(Saved entries)
- Opening Delimiter -
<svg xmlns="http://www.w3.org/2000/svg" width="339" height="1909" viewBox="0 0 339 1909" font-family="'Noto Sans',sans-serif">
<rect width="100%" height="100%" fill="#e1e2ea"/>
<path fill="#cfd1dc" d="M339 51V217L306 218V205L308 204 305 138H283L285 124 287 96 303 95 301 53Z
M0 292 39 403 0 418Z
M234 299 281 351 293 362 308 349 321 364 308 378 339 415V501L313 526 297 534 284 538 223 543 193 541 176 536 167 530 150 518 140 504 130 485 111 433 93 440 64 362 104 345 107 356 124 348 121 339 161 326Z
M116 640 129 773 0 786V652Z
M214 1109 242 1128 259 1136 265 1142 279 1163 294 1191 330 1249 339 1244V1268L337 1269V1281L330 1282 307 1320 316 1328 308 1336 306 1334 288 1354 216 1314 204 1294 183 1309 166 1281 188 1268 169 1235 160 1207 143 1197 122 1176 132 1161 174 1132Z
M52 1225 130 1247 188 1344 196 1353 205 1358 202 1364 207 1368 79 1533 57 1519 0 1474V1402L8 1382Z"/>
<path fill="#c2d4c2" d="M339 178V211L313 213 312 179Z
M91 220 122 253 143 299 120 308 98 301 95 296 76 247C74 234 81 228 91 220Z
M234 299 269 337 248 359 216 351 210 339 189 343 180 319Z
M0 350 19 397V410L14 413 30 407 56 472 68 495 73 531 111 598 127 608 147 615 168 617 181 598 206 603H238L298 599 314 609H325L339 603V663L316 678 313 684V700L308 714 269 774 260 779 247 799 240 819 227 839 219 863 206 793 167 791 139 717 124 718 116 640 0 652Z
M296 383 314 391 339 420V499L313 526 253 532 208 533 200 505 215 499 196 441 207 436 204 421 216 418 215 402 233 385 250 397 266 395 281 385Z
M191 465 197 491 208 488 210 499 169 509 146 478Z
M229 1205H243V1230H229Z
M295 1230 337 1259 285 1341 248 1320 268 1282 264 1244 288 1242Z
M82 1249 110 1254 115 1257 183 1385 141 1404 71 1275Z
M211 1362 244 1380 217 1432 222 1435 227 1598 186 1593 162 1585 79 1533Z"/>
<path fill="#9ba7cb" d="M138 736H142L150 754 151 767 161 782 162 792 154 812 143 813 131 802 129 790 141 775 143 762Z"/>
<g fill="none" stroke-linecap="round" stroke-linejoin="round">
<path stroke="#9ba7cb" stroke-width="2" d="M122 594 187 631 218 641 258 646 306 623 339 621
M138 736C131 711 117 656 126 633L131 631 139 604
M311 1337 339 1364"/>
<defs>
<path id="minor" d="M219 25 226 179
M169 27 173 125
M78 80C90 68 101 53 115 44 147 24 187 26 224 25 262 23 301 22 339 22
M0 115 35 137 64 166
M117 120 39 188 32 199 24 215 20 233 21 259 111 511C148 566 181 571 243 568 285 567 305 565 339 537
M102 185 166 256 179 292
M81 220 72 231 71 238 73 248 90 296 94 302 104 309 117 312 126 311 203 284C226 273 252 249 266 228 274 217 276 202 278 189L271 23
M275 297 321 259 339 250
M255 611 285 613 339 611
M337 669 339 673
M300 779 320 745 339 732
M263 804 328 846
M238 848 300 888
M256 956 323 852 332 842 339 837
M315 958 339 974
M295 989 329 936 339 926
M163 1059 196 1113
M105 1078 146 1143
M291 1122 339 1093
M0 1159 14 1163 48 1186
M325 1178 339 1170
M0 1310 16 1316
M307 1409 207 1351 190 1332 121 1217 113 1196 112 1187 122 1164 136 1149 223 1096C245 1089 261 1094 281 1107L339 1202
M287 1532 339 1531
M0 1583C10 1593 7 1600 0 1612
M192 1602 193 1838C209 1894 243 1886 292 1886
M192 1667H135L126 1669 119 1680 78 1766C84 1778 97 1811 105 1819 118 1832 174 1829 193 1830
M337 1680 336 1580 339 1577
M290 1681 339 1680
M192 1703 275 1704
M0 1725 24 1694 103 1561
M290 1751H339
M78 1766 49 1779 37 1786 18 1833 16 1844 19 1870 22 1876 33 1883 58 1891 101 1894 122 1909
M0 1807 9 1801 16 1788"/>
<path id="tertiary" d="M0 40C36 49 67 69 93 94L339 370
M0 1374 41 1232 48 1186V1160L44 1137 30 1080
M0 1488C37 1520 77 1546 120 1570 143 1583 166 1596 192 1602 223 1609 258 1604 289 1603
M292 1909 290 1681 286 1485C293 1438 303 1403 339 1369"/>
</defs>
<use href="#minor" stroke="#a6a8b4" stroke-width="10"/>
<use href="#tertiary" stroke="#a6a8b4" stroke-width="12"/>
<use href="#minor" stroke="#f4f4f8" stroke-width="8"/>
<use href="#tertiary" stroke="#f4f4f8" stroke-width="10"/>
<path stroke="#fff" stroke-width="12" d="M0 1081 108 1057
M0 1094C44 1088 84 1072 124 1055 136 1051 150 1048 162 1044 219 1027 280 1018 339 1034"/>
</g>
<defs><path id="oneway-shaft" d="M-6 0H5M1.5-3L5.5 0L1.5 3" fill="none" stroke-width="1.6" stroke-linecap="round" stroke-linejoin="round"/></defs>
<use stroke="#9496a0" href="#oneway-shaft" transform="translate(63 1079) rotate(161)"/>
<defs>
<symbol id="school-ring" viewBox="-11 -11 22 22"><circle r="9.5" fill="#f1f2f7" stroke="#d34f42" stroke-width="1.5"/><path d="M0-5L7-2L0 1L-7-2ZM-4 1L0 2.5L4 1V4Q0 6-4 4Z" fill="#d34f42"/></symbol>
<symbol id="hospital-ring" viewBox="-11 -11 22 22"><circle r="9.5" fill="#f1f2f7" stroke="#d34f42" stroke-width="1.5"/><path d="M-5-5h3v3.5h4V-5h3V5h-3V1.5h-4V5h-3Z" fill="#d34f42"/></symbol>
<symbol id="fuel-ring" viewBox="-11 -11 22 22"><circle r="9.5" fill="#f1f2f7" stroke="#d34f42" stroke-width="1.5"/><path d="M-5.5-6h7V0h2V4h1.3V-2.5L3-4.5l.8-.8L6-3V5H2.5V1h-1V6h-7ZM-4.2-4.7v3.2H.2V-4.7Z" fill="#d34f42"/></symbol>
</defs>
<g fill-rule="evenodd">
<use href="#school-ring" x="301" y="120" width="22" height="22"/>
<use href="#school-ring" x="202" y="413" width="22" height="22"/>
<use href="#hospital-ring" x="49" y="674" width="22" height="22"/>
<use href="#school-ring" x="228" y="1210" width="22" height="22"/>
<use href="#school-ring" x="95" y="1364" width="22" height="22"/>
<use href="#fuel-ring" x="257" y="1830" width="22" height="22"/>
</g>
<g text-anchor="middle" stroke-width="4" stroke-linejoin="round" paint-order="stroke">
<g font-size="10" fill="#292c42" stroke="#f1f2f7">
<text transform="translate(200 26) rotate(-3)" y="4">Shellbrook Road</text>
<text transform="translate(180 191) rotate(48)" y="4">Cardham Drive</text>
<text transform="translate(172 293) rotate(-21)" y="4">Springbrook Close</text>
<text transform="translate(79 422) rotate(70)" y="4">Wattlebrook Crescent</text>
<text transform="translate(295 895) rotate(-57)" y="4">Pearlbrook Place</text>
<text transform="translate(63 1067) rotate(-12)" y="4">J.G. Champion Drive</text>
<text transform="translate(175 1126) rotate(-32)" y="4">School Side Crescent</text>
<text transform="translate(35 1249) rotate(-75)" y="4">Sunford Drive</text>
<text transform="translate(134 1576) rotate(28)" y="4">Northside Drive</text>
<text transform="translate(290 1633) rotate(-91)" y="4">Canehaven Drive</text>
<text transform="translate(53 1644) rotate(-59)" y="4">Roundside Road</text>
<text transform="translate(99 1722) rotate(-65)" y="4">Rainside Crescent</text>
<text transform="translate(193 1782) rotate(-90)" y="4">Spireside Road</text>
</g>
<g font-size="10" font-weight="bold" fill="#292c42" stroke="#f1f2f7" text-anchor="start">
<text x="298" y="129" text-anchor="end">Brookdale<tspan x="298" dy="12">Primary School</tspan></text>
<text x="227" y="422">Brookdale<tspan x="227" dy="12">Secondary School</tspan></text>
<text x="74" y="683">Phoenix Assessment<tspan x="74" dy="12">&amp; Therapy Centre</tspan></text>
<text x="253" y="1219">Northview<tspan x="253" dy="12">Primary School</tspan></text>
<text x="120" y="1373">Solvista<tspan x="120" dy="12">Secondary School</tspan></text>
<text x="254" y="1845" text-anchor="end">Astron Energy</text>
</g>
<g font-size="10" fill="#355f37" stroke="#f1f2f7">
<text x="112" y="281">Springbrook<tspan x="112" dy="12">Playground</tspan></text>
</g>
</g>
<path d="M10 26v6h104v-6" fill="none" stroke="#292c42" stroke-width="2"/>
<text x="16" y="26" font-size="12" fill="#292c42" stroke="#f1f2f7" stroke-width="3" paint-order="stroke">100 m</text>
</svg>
- Closing Delimiter -
- Opening Delimiter -
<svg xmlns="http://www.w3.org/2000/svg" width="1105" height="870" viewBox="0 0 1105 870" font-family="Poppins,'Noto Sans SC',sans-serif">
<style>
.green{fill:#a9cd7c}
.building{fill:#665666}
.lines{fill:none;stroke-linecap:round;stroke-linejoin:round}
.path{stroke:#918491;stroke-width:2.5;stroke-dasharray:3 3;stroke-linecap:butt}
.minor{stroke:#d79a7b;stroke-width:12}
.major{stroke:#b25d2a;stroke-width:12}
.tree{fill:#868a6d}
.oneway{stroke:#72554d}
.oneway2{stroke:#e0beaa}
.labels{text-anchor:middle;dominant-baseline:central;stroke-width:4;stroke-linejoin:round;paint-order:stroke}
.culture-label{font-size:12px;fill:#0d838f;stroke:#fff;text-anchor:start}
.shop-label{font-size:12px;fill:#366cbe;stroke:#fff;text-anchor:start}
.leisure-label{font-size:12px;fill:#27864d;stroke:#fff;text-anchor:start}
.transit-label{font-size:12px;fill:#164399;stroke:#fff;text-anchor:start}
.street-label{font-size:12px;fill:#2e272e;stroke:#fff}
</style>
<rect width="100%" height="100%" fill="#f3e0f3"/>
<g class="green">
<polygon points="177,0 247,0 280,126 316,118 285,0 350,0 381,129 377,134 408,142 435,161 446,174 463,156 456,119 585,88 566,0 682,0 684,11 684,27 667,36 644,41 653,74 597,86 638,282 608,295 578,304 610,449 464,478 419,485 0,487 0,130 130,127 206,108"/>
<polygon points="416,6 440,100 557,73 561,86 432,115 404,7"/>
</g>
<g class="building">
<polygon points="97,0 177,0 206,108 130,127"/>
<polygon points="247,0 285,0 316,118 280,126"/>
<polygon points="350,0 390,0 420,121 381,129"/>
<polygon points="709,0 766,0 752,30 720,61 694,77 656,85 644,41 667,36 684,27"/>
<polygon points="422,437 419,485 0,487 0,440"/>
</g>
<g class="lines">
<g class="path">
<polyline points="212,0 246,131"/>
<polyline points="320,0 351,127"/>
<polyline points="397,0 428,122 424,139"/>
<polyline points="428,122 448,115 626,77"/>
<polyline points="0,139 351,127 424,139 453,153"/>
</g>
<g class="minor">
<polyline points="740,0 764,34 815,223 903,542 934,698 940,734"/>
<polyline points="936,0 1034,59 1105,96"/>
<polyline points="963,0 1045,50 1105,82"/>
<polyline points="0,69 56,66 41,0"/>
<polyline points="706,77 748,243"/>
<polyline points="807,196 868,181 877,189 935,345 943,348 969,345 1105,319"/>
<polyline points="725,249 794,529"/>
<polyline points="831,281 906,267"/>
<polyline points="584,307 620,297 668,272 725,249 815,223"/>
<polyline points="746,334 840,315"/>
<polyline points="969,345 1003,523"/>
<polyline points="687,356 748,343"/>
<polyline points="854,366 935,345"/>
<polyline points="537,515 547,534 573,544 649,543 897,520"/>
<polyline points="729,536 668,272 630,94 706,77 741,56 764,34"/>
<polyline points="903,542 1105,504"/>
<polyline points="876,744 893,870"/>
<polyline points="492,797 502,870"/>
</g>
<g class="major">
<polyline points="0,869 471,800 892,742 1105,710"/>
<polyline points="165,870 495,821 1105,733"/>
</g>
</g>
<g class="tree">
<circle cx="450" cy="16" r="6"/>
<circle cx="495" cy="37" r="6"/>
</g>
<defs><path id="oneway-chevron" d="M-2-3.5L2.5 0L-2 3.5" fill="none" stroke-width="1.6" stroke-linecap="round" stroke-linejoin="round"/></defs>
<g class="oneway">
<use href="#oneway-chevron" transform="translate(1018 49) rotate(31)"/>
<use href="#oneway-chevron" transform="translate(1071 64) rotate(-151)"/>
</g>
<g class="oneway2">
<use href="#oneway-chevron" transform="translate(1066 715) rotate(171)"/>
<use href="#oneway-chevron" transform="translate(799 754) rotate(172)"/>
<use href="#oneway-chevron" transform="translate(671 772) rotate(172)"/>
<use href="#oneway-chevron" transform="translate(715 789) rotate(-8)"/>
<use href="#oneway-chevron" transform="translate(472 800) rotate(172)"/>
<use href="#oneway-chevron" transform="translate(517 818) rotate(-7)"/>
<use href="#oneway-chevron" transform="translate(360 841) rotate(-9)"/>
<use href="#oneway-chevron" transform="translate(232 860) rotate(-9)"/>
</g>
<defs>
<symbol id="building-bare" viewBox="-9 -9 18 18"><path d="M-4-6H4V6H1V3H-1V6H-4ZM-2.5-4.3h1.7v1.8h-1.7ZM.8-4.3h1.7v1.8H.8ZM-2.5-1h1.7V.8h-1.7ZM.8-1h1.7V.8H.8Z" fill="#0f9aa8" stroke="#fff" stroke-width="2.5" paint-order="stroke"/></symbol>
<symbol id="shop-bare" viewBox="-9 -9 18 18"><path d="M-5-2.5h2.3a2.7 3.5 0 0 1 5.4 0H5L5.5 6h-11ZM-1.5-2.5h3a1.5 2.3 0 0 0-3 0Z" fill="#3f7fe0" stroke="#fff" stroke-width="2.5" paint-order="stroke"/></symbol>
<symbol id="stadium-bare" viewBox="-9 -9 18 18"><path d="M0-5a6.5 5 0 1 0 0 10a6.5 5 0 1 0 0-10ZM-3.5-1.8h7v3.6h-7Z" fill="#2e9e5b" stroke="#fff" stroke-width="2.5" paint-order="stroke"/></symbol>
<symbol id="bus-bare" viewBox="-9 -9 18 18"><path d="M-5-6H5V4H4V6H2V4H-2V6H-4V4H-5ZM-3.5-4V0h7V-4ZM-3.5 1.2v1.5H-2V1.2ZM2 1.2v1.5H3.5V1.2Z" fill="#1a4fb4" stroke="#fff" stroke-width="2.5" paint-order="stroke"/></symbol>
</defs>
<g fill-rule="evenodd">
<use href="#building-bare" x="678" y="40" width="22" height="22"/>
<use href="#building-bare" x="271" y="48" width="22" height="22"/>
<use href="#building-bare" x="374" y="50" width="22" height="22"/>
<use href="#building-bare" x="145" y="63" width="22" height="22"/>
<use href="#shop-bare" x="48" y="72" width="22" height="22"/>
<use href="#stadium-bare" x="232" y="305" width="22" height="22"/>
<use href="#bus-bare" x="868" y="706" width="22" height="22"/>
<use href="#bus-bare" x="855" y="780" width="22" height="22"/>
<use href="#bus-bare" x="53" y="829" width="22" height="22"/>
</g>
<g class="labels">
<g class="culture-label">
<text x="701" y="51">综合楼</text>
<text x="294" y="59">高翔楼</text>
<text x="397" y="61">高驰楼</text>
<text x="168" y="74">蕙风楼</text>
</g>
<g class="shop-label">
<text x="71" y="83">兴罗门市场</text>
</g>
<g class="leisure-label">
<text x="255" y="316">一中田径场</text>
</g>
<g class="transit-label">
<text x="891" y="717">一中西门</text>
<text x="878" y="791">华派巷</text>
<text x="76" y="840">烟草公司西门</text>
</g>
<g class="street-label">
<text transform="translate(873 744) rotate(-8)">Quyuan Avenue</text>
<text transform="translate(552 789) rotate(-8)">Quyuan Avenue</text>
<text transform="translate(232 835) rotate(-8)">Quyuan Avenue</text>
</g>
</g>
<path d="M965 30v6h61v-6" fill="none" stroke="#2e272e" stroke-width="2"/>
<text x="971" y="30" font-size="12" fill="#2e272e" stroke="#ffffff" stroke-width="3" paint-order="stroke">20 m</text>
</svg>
- Closing Delimiter -
WHAT NEEDS TO BE DONE
Filter the entries and copy each line with "labels".

REPLY TO THE TASK
.labels{text-anchor:middle;dominant-baseline:central;stroke-width:4;stroke-linejoin:round;paint-order:stroke}
<g class="labels">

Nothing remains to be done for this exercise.